Would you transcribe each entry exactly as it stands, omitting the pictures?

::::

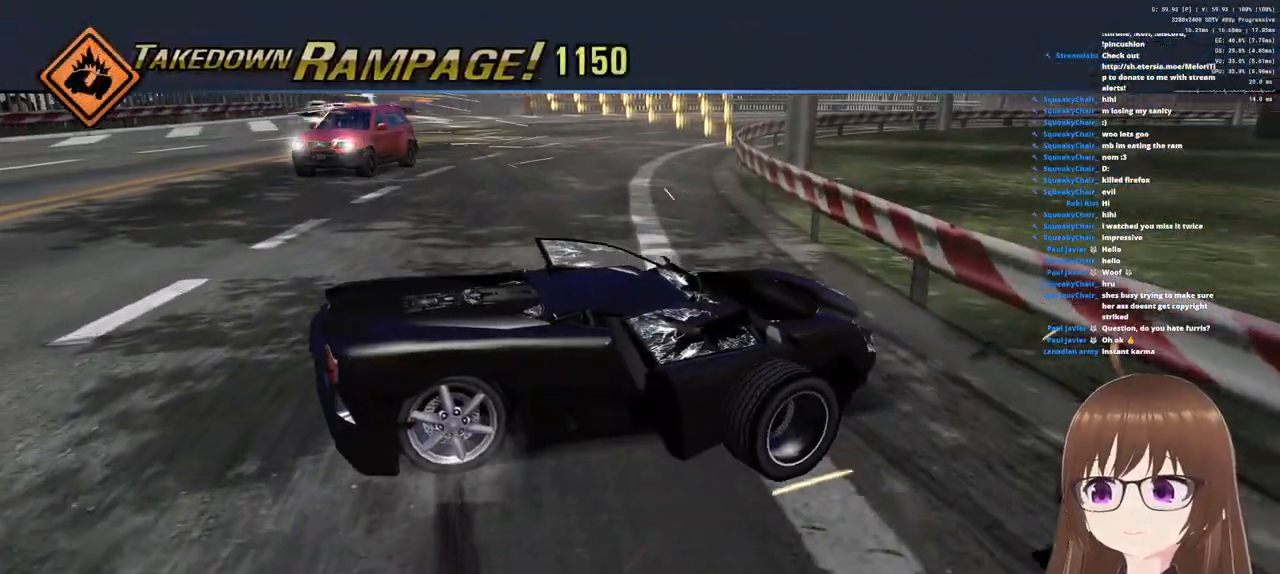
{"buttons": ["CROSS"], "left_stick": "center", "right_stick": "center", "events": []}
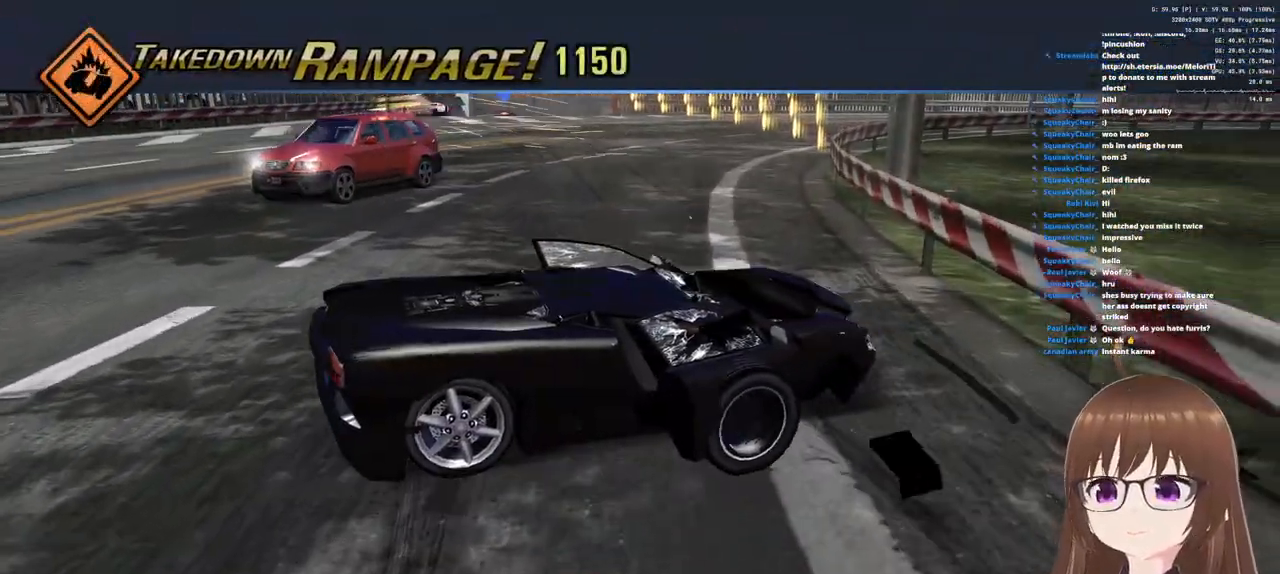
{"buttons": ["CROSS"], "left_stick": "right", "right_stick": "center", "events": [[450, "left_stick", "right"]]}
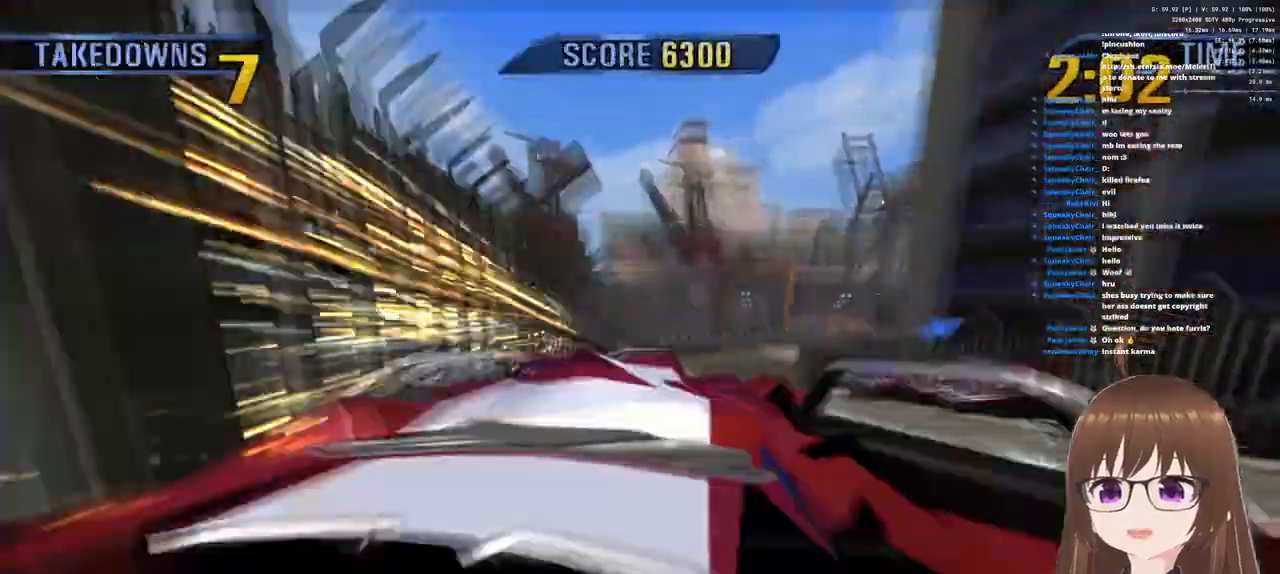
{"buttons": ["CROSS"], "left_stick": "right", "right_stick": "center", "events": []}
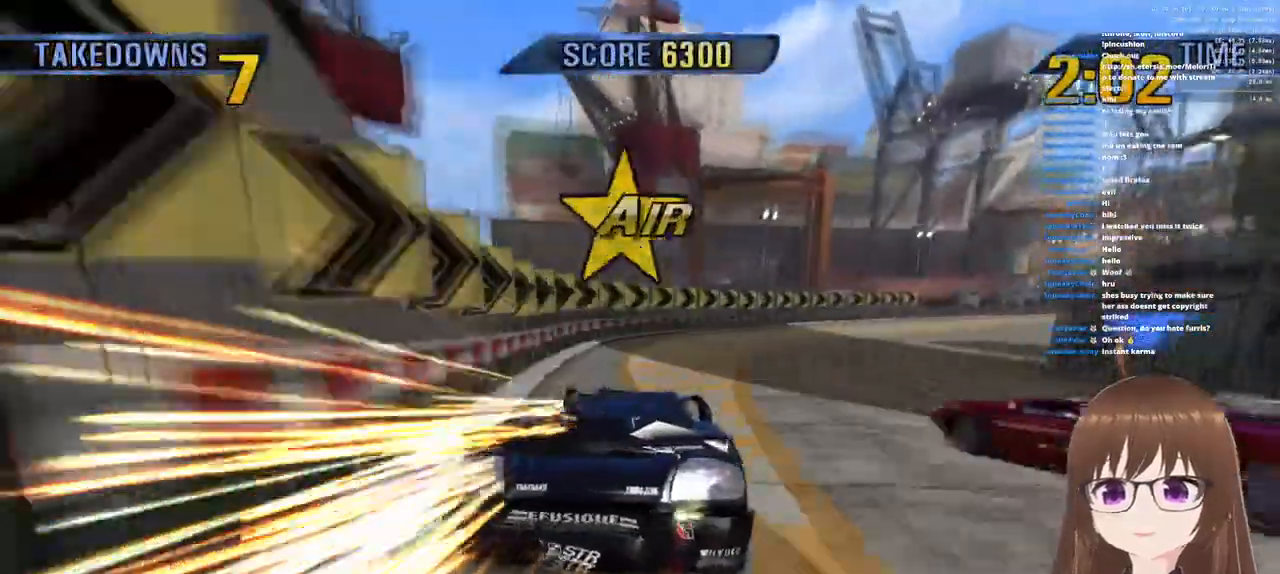
{"buttons": [], "left_stick": "right", "right_stick": "center"}
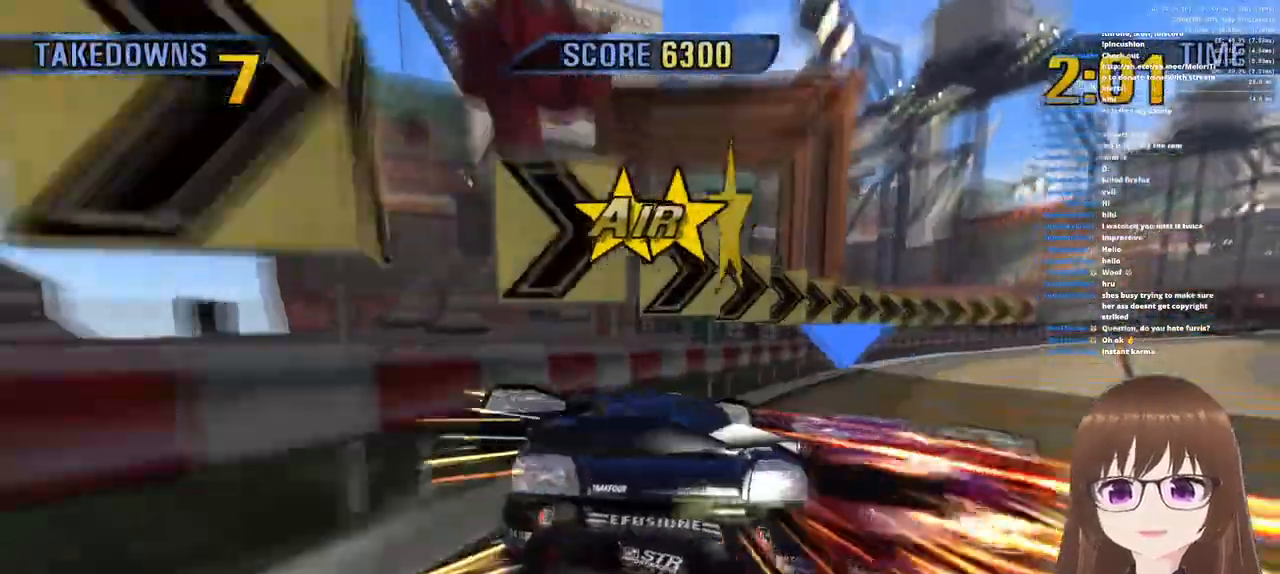
{"buttons": ["CROSS", "R1"], "left_stick": "right", "right_stick": "center", "events": [[50, "SQUARE", "down"], [250, "SQUARE", "up"], [400, "CROSS", "down"], [483, "R1", "down"]]}
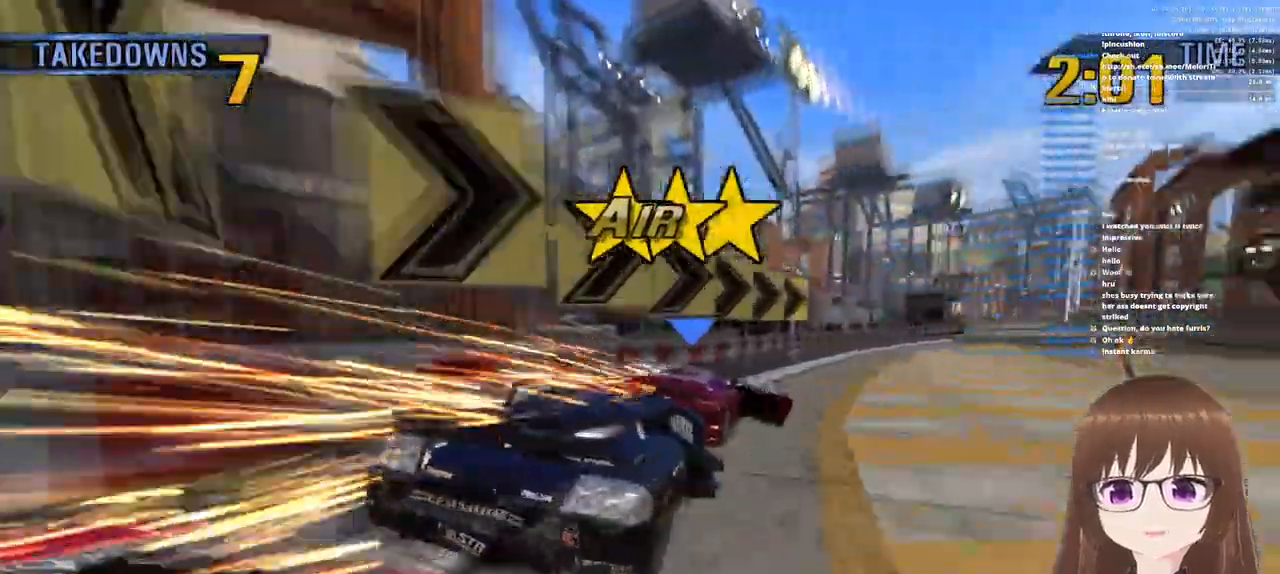
{"buttons": ["CROSS"], "left_stick": "up-left", "right_stick": "center", "events": [[17, "left_stick", "up-right"], [133, "left_stick", "up"], [233, "left_stick", "up-left"], [450, "R1", "up"]]}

::::

ANSWER AREA
{"buttons": ["CROSS"], "left_stick": "center", "right_stick": "center", "events": []}
{"buttons": ["CROSS"], "left_stick": "right", "right_stick": "center", "events": [[450, "left_stick", "right"]]}
{"buttons": ["CROSS"], "left_stick": "right", "right_stick": "center", "events": []}
{"buttons": [], "left_stick": "right", "right_stick": "center"}
{"buttons": ["CROSS", "R1"], "left_stick": "right", "right_stick": "center", "events": [[50, "SQUARE", "down"], [250, "SQUARE", "up"], [400, "CROSS", "down"], [483, "R1", "down"]]}
{"buttons": ["CROSS"], "left_stick": "up-left", "right_stick": "center", "events": [[17, "left_stick", "up-right"], [133, "left_stick", "up"], [233, "left_stick", "up-left"], [450, "R1", "up"]]}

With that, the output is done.